Михал Михалыч что-то буркнул в ответ. Тут автобус подъехал к остановке и, ещё даже не успев до конца остановиться, распахнул двери.

Ступив на ступеньку, Михал Михалыч почувствовал, что нога его предательски подвернулась и заскользила куда-то в сторону и вверх. «Этого ещё не хватало», – только и успел подумать он, замахав в разные стороны руками, ища опоры, и хлопая ими, словно крыльями.

Все мы посмотрели на него с испугом, потому что автобус ещё двигался, пусть и замедляясь, а Михал Михалыч уже вылетал в открытые двери.

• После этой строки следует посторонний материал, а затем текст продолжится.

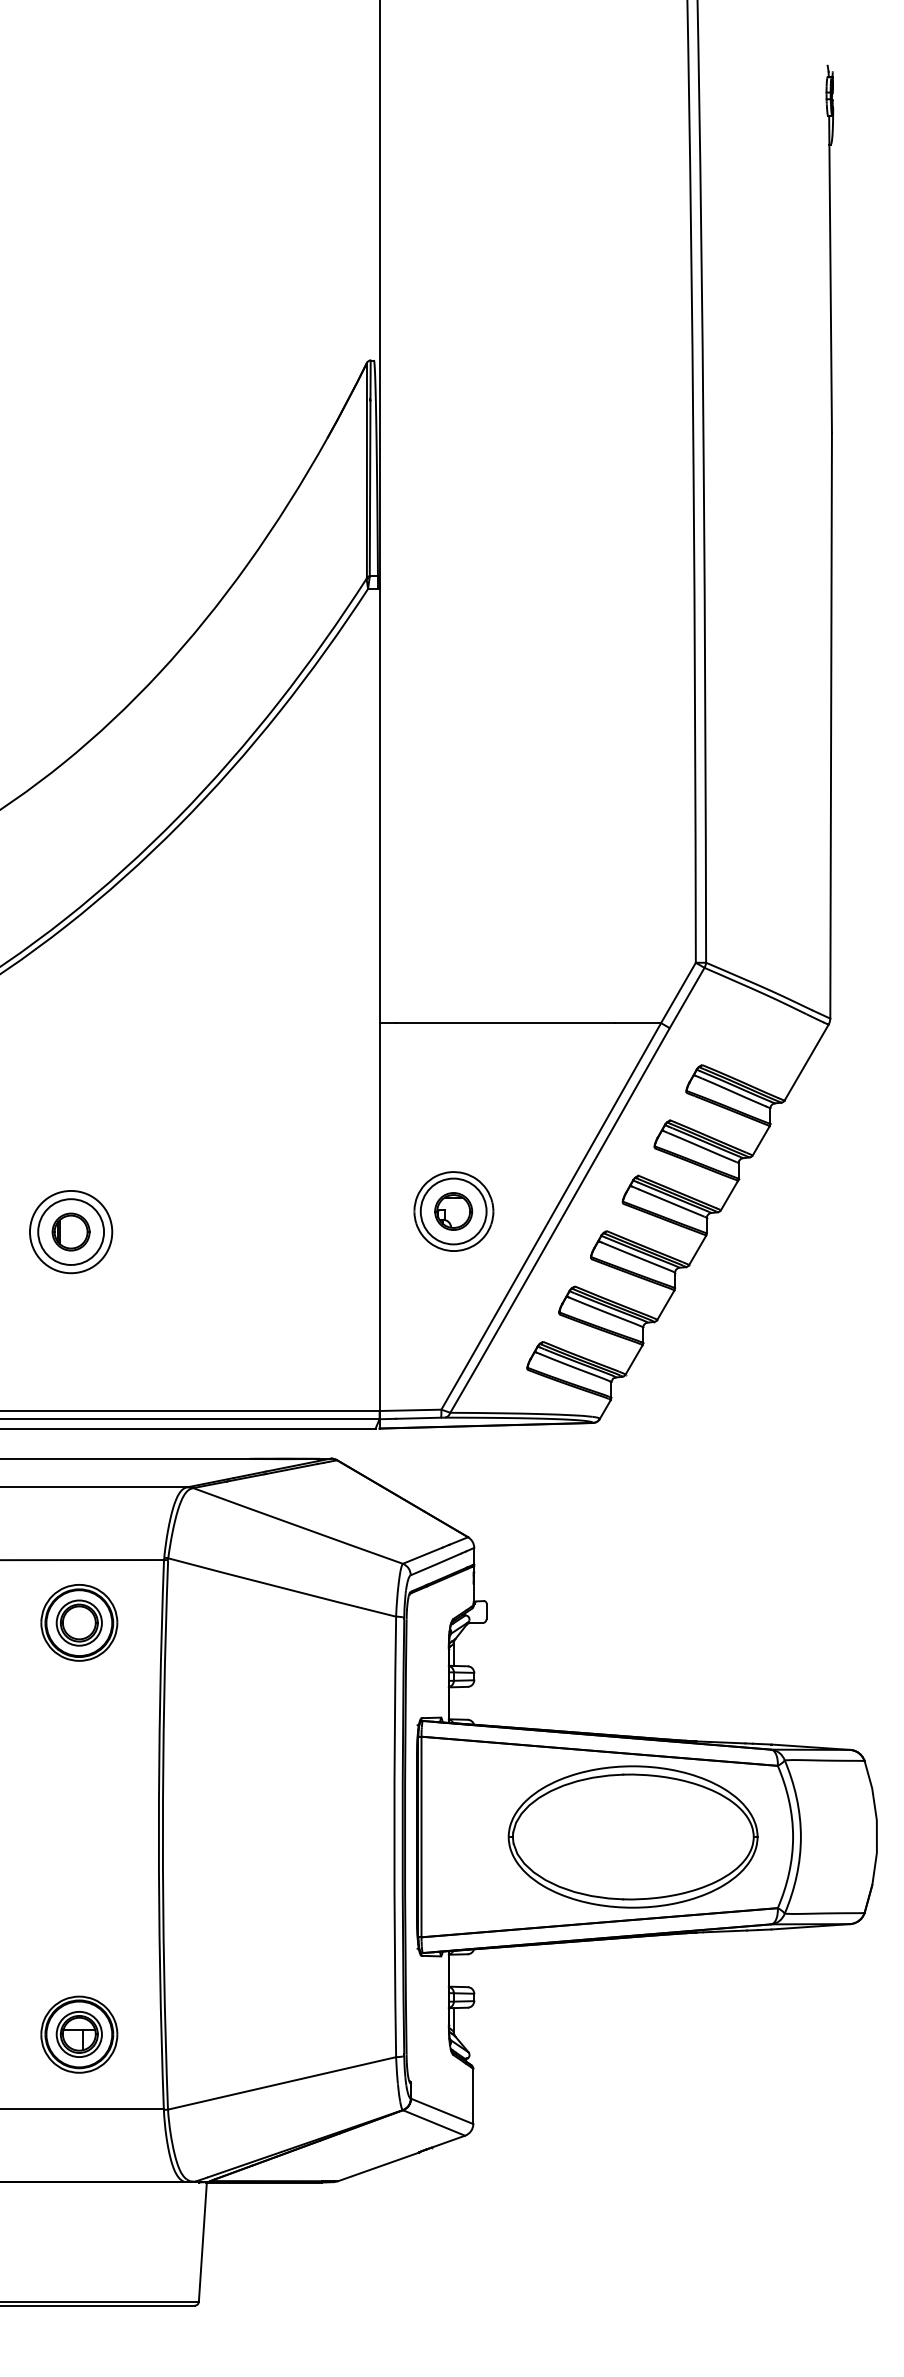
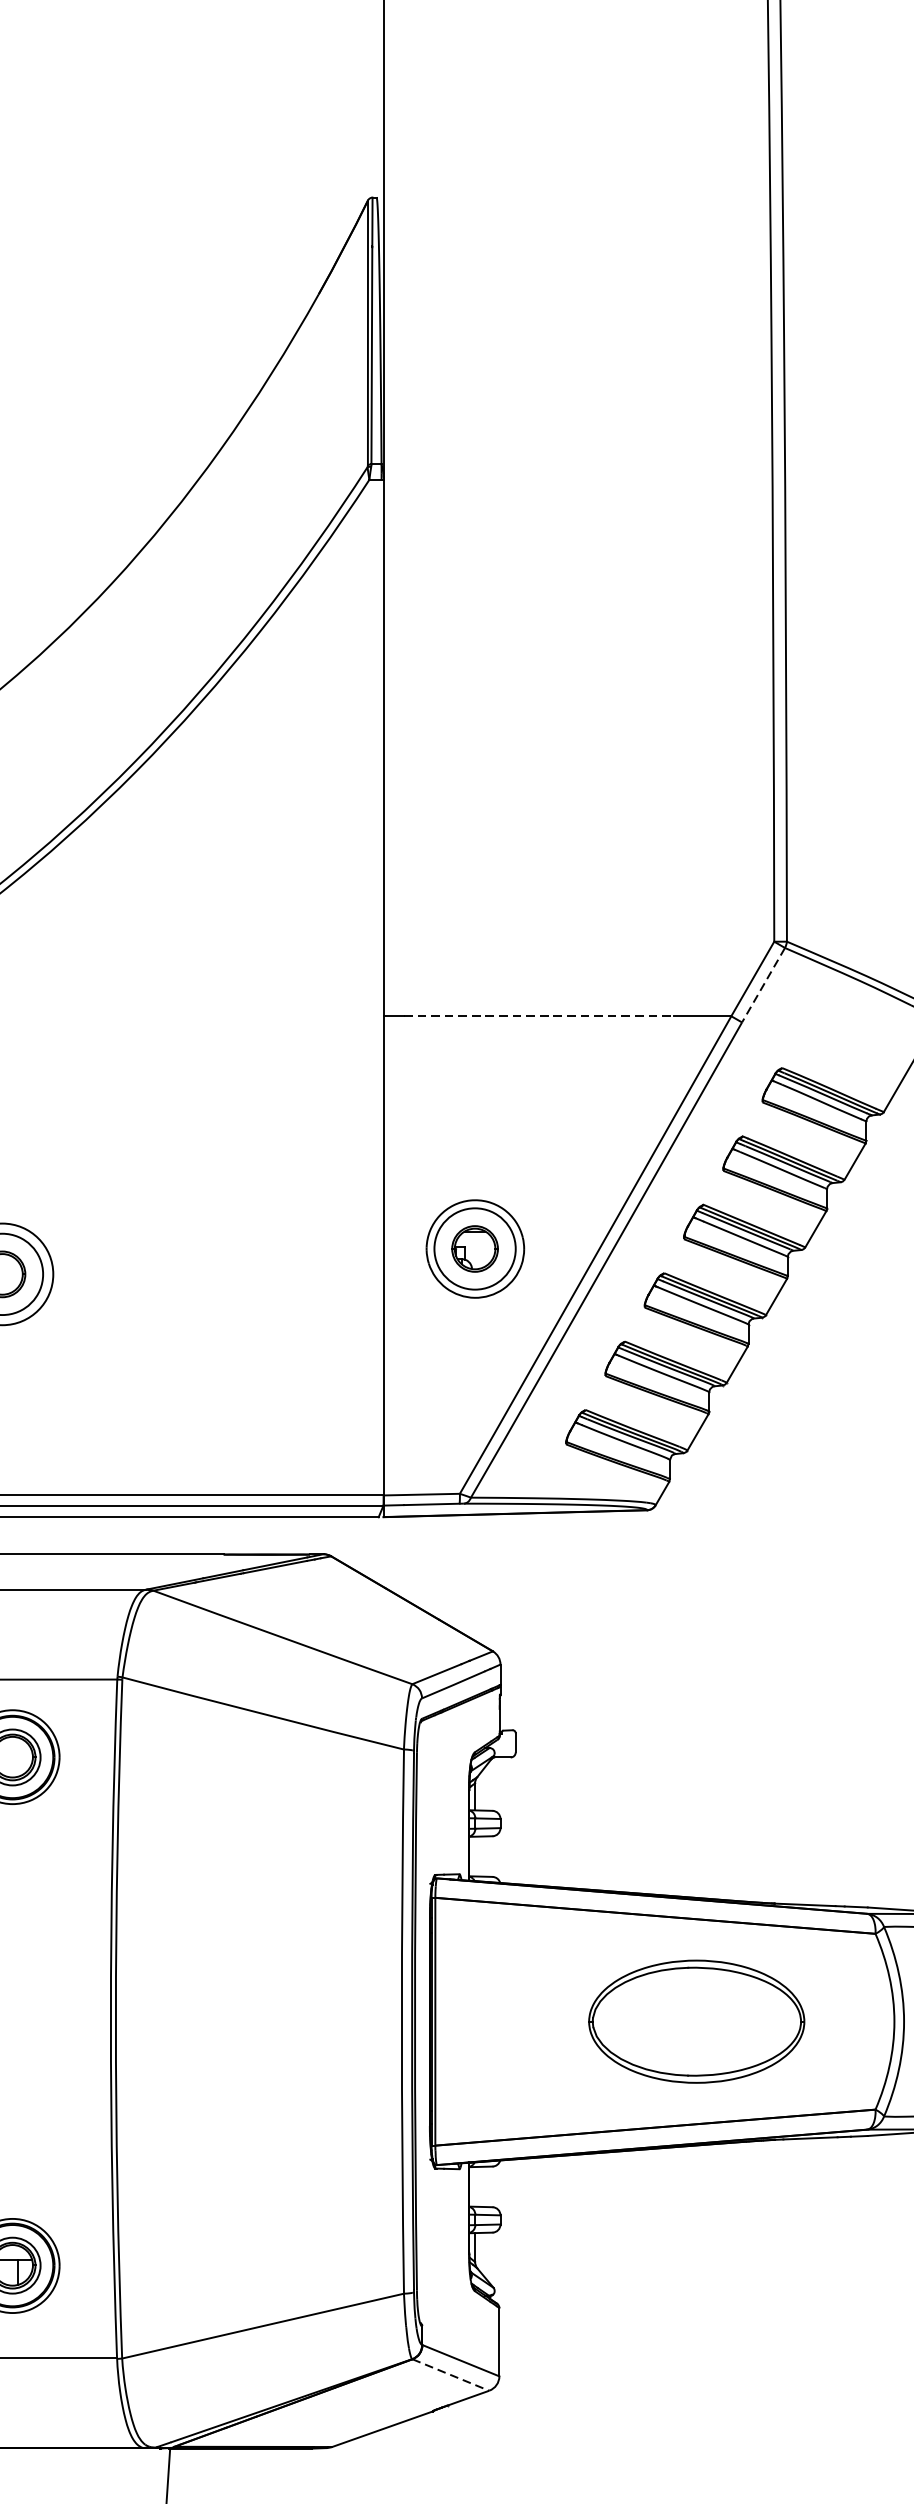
line: (687, 998) -> (763, 985), solid -> dashed
line: (505, 1023) -> (539, 1016), solid -> dashed
part: (632, 1836) -> (696, 2021), size x0.7
line: (434, 2122) -> (451, 2374), solid -> dashed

Но, против ожидания, Михал Михалыч полетел не вниз, под колёса, а и правда обратившись то ли в галчонка, то ли в воронёнка, вверх на дерево, на огромный и разлапистый клён, который, весь запорошенный снегом, рос тут же, на остановке. Видимо для галчонка и даже для воронёнка Михал Михалыч был всё же ещё тяжеловат, потому что клён слегка встрепенулся и просыпал часть снега со своих веток вниз, на разинувших рты прохожих и прочий люд, собравшийся на остановке. Но больше всех такого поворота не ожидал, похоже, сам Михал Михалыч и теперь, усевшись на ветке, он с удивлением разглядывал себя. Достав из кармана свой складной нож и повертев его в лапке и так и сяк, он всё же выкинул его в снег: теперь, когда у него такие острые когти и клюв, он ему был ни к чему. Пустую банку решил всё-таки оставить: вдруг пригодится что-нибудь спрятать. Очки. Очки вещь полезная: тоже повертев их в лапке, Михал Михалыч водрузил их обратно на клюв и посмотрел вниз. Внизу столпились все мы: пассажиры, студенты, те, кто был в это время на остановке, и даже те, кто ещё не доехал до своей, тоже вышли из автобуса и собрались внизу у клёна, задрав головы. Даже водитель, и тот вышел и с удивлением смотрел то под колёса, то на дерево. Наконец кто-то, набравшись смелости, крикнул:

– Михал Михалыч, а как же лабораторные?

В ответ Михал Михалыч издал какой-то странный звук, что-то среднее между клёкотом и карканьем, при этом из горла у него вылетела та самая скомканная салфетка, которую он нечаянно проглотил в автобусе. Прочистив таким образом горло и набрав в лёгкие побольше воздуха, Михал Михалыч радостно гаркнул ещё раз:

– Идите к чёррррту! – и, высвободившись из своей, теперь такой необъятной и ненужной ему куртки, захлопав крыльями, полетел прочь.